The Democrats who channeled The Revenge of the Never Trumpers in the midterms, the same type of voters who got Nikki Haley to 45% in New Hampshire.
Being a happy warrior is contagious. But the model matters.
I love this and will read all of the linked articles! I've been a "happy warrior" (I guess - now there's a word for it!) for many years, and I've been trying to articulate (through organizing, creating activist groups, running for office, supporting other campaigns) the central truth of this (much less miserable, more gratifying) way of being: it's self-perpetuating. A happy warrior has heartening conversations with people at the doors. A happy warrior is even thanked by supporters of her opponents, because she's human and self-evidently cares about people in general, not just her own policies and beliefs. She's curious, and she keeps learning, and has real experiences in real places (that she'd otherwise never see!) that enrich her life immeasurably.

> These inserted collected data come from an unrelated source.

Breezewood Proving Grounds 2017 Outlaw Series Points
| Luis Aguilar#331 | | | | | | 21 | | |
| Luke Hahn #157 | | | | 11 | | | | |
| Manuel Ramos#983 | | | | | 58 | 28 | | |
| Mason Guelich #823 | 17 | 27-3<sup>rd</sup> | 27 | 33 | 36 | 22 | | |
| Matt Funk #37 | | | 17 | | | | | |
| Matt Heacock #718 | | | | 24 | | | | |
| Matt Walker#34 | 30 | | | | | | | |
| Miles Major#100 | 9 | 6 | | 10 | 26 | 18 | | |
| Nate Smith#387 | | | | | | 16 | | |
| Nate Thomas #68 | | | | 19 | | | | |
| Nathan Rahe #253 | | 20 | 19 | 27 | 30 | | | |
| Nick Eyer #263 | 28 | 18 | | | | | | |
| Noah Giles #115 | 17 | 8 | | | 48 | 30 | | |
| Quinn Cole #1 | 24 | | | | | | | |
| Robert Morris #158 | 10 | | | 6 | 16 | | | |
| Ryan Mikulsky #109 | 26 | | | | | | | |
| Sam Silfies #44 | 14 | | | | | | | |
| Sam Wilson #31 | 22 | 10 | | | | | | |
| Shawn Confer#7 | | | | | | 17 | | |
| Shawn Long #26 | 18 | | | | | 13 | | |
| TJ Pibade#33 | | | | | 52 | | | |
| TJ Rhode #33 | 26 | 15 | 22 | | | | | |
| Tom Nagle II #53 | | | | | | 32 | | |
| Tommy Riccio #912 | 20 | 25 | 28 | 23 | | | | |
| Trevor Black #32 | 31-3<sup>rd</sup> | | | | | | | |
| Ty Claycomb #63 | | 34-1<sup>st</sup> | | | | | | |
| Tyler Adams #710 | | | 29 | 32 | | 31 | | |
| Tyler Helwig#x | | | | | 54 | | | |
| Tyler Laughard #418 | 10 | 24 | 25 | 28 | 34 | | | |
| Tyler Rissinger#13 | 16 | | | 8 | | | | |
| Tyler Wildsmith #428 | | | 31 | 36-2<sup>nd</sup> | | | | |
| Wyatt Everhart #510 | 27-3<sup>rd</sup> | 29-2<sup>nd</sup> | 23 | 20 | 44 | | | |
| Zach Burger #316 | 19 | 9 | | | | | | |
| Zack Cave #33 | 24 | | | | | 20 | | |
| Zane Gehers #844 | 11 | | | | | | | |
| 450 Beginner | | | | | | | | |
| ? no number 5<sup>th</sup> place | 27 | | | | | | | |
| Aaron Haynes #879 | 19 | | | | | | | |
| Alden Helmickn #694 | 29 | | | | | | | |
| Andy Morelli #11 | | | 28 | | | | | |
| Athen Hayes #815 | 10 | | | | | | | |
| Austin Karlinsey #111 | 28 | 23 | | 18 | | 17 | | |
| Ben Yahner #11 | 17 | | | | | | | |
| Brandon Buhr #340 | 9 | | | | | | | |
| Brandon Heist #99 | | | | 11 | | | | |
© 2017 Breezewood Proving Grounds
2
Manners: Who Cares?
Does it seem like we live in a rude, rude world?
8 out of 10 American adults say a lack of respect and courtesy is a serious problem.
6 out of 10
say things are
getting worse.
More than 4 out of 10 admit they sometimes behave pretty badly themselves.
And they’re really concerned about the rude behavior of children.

Being a happy warrior is like being a rechargeable battery. You don't sit at home, being sapped and exploited by media designed to engender apathy and despair. You're in the real world, with real people, doing what humanity is intended to do: engage and collaborate. Work.
Two more things: as I wrote in this piece in 2022 https://allisongustavson.substack.com/p/we-cant-save-democracy, "saving democracy" is a mirage. It's not a thing, just like "saving your teeth" isn't a thing you do once a year at the dentist. If we actually internalized the idea that democracy (and just to remove the abstraction - the "administration of society") is something that we're all responsible for, then it wouldn't be such a stop-and-go exercise (vote, then watch four seasons of Great British Baking Show until it's time to vote again) that makes us feel like we're laboring to get off the couch and check a box. It's just part of life.
I'm actually off to an event this morning for a huge Deep Canvassing effort we're launching in Colorado, in the service of retaining one of the swingiest swing seats in the nation, yes, but also in the service of minting new voters who otherwise couldn't see the point. I know for a FACT that when I get home, I'll feel filled with hope and energy for the work. Not just a "yes we can" abstraction, but a clear list of things to do that will be threaded through all of my post-its, just like taking kids to the dentist and meetings and deadlines and everything else. Happy warriors don't just do this and nothing else - they weave it in, and doing so keeps up both the "happiness" and the passion-fueled "warrior-ness."
Thank you for your work, which is (in so many ways!) what I've been looking for!